Ainda segundo Morais, a abertura para o uso da Capitalização sinaliza que o instrumento pode ser aplicado em uma gama maior de contratos, tanto públicos quanto privados. “Além do caso do Galeão, já existem outros editais em andamento em diferentes regiões do país, o que reforça o potencial de expansão do uso da Capitalização”. Nesse contexto, empresas passam a contar com mais flexibilidade e segurança ao contratar serviços ou assumir obrigações, tanto junto a órgãos públicos quanto a parceiros privados.
Além disso, o mercado passa a dispor de uma alternativa sólida e transparente para respaldar operações, criando oportunidades para novos negócios e ampliando o alcance do instrumento. Morais destaca que a Capitalização apresenta diversas vantagens. “Para o titular ou tomador, destacam-se a maior agilidade na contratação, a inexistência de análise de risco ou de crédito e a possibilidade de recuperar, ao final do contrato, até 100% do valor do título ou até montante superior, conforme as condições contratuais.”

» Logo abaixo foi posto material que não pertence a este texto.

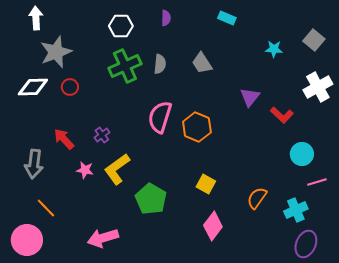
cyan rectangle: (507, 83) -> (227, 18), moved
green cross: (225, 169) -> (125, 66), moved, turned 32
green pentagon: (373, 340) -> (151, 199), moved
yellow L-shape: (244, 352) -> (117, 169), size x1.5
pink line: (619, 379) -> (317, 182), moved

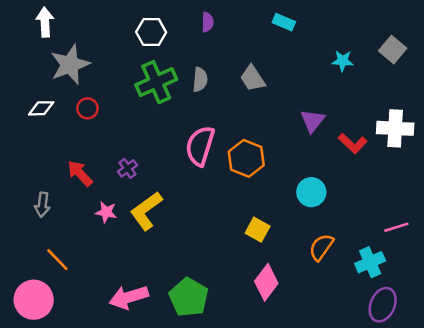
white diamond: (33, 87) -> (41, 108), size x0.7
white cross: (318, 87) -> (395, 128), moved, turned 32
cyan circle: (302, 154) -> (311, 192), moved
gray arrow: (34, 164) -> (42, 205), size x0.7
green pentagon: (151, 199) -> (189, 297), moved

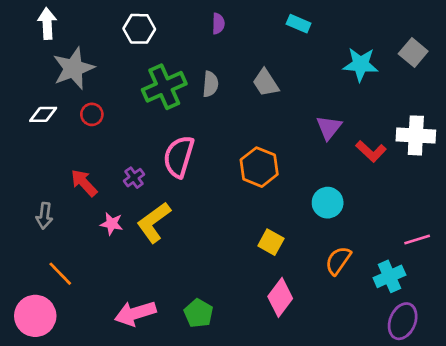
white hexagon: (151, 32) -> (139, 29), moved
cyan star: (343, 61) -> (360, 64), size x1.5
pink semicircle: (200, 146) -> (179, 157), moved
green pentagon: (189, 297) -> (199, 313), size x0.7

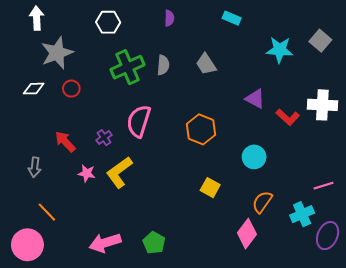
purple triangle: (329, 128) -> (255, 99), turned -40
pink diamond: (280, 297) -> (247, 234), moved
purple ellipse: (403, 321) -> (328, 236), moved

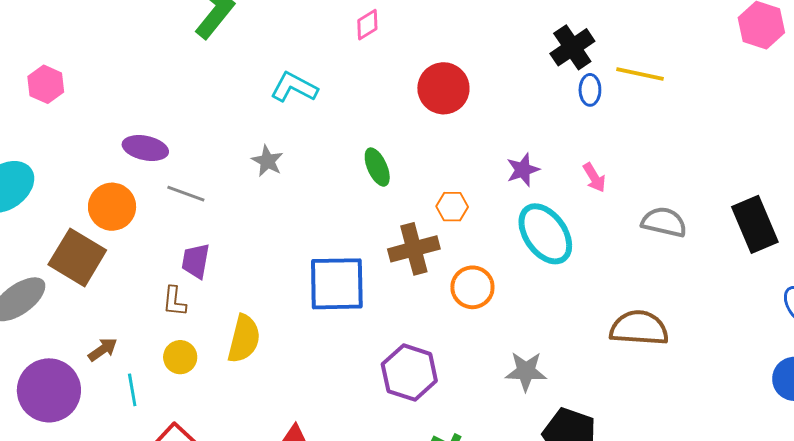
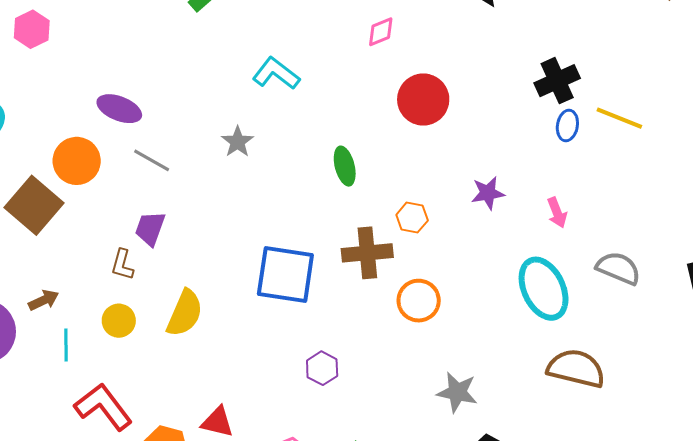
pink diamond: (367, 25) -> (381, 32), moved
cyan ellipse: (545, 234) -> (544, 289), moved
purple hexagon: (409, 373) -> (322, 368), moved, size x0.6

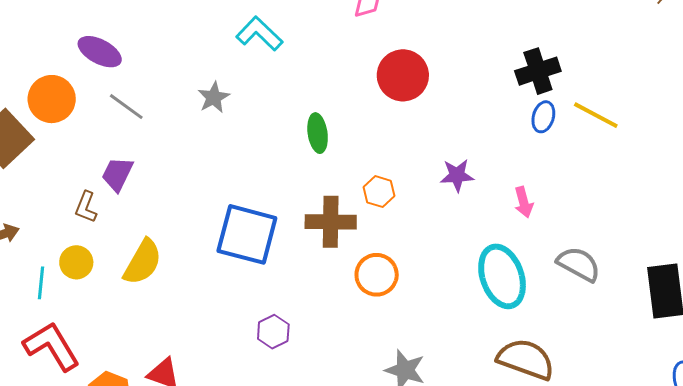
cyan line: (66, 345) -> (41, 283), moved

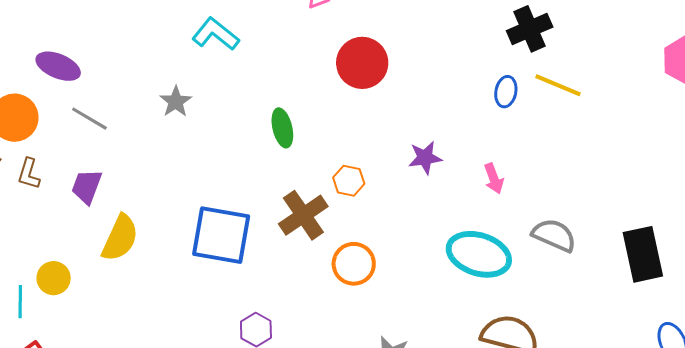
black cross: (538, 71) -> (530, 29), moved
brown L-shape: (86, 207) -> (29, 174), moved
brown cross: (331, 222) -> (303, 215), turned -30
yellow semicircle: (143, 262) -> (120, 238), moved
cyan ellipse: (502, 276) -> (479, 254), turned -48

Com esses benefícios, a execução da garantia se torna mais rápida, há ampliação do universo de fornecedores e proponentes — inclusive empresas que não conseguem acessar outros instrumentos — além de maior flexibilidade nas exigências, que podem abranger a totalidade do contrato ou etapas específicas de sua execução.
Por fim, o executivo deixa um recado sobre as novas oportunidades do mercado. “Para o mercado de Capitalização, reforça a relevância do setor como provedor de instrumentos financeiros seguros e versáteis, abrindo espaço para crescimento e inovação em contratos também de grande porte e infraestrutura”, conclui.